- 瘋拳癲腿
- Directed by: To Man Bo Ahn Hyun Cheol
- Starring: Leung Siu-lung Chi Kuan-chun Chan Sing
- Distributed by: Filmline Enterprise
- Release date: 1979;
- Running time: 85 minutes
- Countries: Hong Kong Taiwan
- Language: Mandarin

= Iron Fisted Eagle's Claw =

1979 Hong Kong-Taiwanese film by To Man Bo and Ahn Hyun Cheol

Iron Fisted Eagle's Claw is a 1979 martial arts movie directed by To Man Bo and starring Bruce Liang and Chi Kuan-chun. A Hong Kong-Taiwanese co-production, the movie is also known as Young Moon Ho Gaek (용문호객) in Korea and Der Kleine und der Drunken Master in Germany.

==Plot==

Chu Kun (Chi Kuan Chun) and Benny Pang (Bruce Liang), fight against the Tiger's group to avenge for Captain Liu and save the town.
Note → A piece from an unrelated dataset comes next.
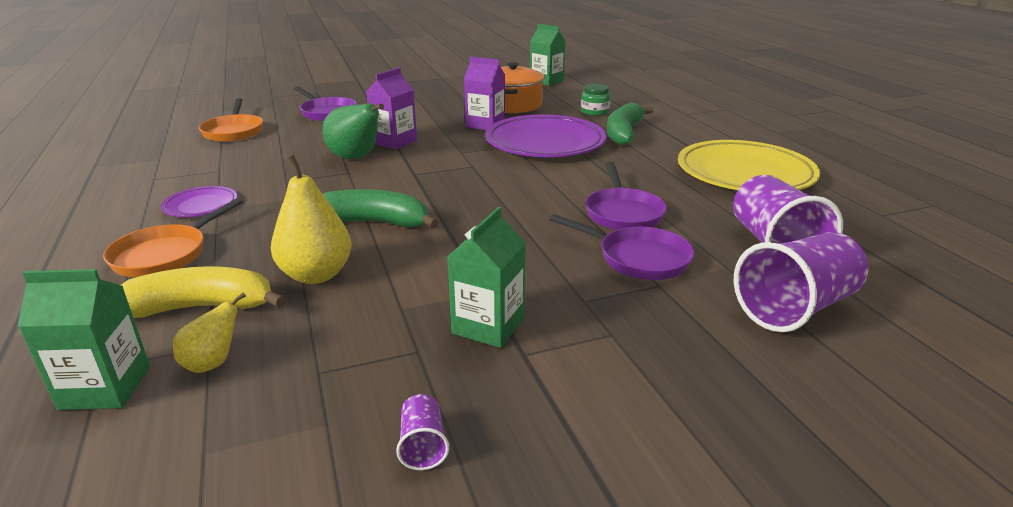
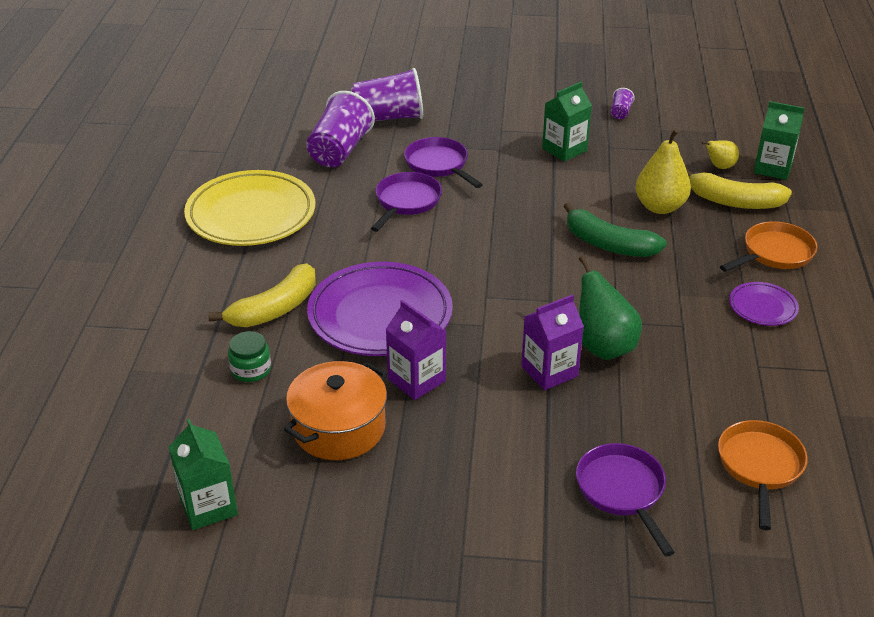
camera: 155 degrees left, 10 degrees up
green banana [607,102,654,145] -> yellow banana [208,263,316,327]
To do this, Chu Kun and Pang learns secret iron fisted kung fu from the book that old Drunken Mater gave (played by Philip Ko). Soon Chu Kun and Pang masters secret and powerful iron fist and fight against the Tiger's group.

==Casts and Directors==
- Leung Siu-lung as Benny Pang/Pang
- Chi Kuan-chun as Chu Kun
- Chan Sing as Tiger/Big Brother
- Philip Ko as the Drunken Master
- Park Jong Kuk as Captain Liu
- Kim Yu Haeng as first Brother
- Lam Hak Ming as third Brother
- Yuen Tau Wan as second Brother
- Lai Sau Kit as fourth Brother
- Kwak Mu Seong
- Steve Mak
- Lau Yuen

===Additional Staffs===
- Leung Siu-lung - Action Choreographer
- Alan Chui Chung-San - Action Choreographer
- Lam Hak Ming - Action Choreographer
- To Man Bo - Director
- Kim Ki Young - Producer
- Wu Fan Shen - Cinematographer
- Eddie Wang - Composer
- Yu Sun - Editor
- Kong Yang - Screenplay

==Production==
The movie was filmed in South Korea and released in Taiwan and Hong Kong.